50フレイシア攫われる(フレイシア・イリ)
私はあれから眠ったらしい。
目が覚めるともう夜になっていてクリス殿下もかなり前に帰ったとイリから聞いた。
「熱、下がった見たいですね。良かった。何か召し上がった方がいいです。フレイシア様何か欲しいものはありませんか?」
イリが尋ねた。
「そうね‥プリン」
不意にエバンと一緒に食べた時の事が思い出された。
「プリン?ですか。調理場に行ってみますがきっとプリンはないかと‥代わりに果実水や果物をお持ちしましょう。それから」
「ええ、ごめんなさい。プリンはいらない。サンドイッチでいいわ」
慌てて思い出と一緒にプリンを否定する。
「はい、食欲が出たなら良かったです。すぐにお持ちしますね」
イリは嬉しそうにして出て行った。
食事をしたらお風呂に入りたい。
そこでやっとエバンが捕まった事を思い出す。もう、私ったら何してるんだろう。
クリス殿下には押されっぱなしのくせに、エバン様の事となると気持ちを押し殺してしまう。
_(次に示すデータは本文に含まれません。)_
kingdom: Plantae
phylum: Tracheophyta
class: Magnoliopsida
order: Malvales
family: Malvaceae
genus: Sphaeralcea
でも、考えずにはいられない。エバン様はどうなっただろう?今頃牢に入れられて?まさか拷問とかされてないかな?
(キアいる?)
(うん、ここにいるよ。顔色良くなったみたい。良かった)
(ごめんね心配かけて‥キア、エバン様がどうしてるかわかる?)
(騎士隊の牢にいるみたい。元気はないけど怪我とかはしてないみたい)
(‥そう、それなら良かった。そうだ!キア、エバン様と話しできるのよね?)
(ああ、あの時はちょっと彼に同情もしてたからつい話しかけたら聞こえたみたい)
(それって今も話せるって事?)
(きっと話せると思うわ。どうかしたの?)
(エバン様に何をすればいいか聞いて欲しいの。私で出来ることがあれば誰かに取り次ぐとか必要なものを用意することだって出来るかも知れないでしょう?)
(フレイシア、やっぱりまだ彼が好きなの?)
(そ、そんなんじゃないわ。私に会いに来て捕まったから、それに彼はニルス国を救うためにいろいろしてくれたって聞いたし‥そんな人がひどい目に合うのは気が悪いっていうか‥)
(もう、はっきりしなさいよ!エバンが好きなんでしょう?)
(そりゃ好きだけど‥でも、事情が変わったのよ。私は聖女だしキアラルダの王女みたいだし‥)
(それがどうしたの?エバンはあなたが平民だった時でもあなたが好きだって言ってたじゃない!それにお互い王族同士なら何の問題もなくなったって事かもよ)
(あっ‥)
私ったら何を勘違いしてたんだろう。それに何にこだわっていたんだろう。
エバン様が会いに来てくれた事でずっとあった心のわだかまりは全部じゃないけど彼との距離が近付いた気がした。
寧ろ彼がやっぱり好きだってはっきり気づいたくらい。
急いで立ち上がると鏡台の引き出しからエバン様がくれた髪飾りを取り出す。
金と銀が仲良くまじりあって作られた髪飾りを両手で握って胸に抱く。
不意に黒い影が近付いて口を塞がれた。
「‥うっ、ぐぅ‥」そのまま何かをかがされたのか気を失った。
*~*~*
「フレイシア様?どこです。食事をお持ちしました」
部屋にいないので洗面台を見て来る。だが、フレイシア様がいない。
床にはあの大切にしている髪飾りが落ちていた。
おかしい。
そう思った矢先。窓にシュテが現れた。窓を開けてシュテを入れる。
「シュテ、ちょっと待って」
ラヴァード様からだ。
『イリ迂闊だった。フレイシアは無事か?もしかしたらフレイシアが狙われるかもしれない。セレストに取って彼女は金のがちょう。油断するな。俺たちもすぐに行く』
もう、遅いですよ。
すぐに返信を書こうとしていると窓からラヴァード様達が入って来た。
「フレイシアは?」
「連れ去られたみたいです。ほんの少し前の事だと‥にしてももっと早く連絡が来てれば彼女のそばを離れなかったのに!」
「直ぐに近くを探そう。まだそうと奥に入ってないはずだ。急ぐぞ」
「あの、ラヴァード様。辺境伯がお越しなのでは?」
「こんな事言えるか?殺されるぞ。いいから一刻も早くフレイシアを探し出すんだ!」
「ですね。了解です」
私達は四方に別れて捜索を開始した。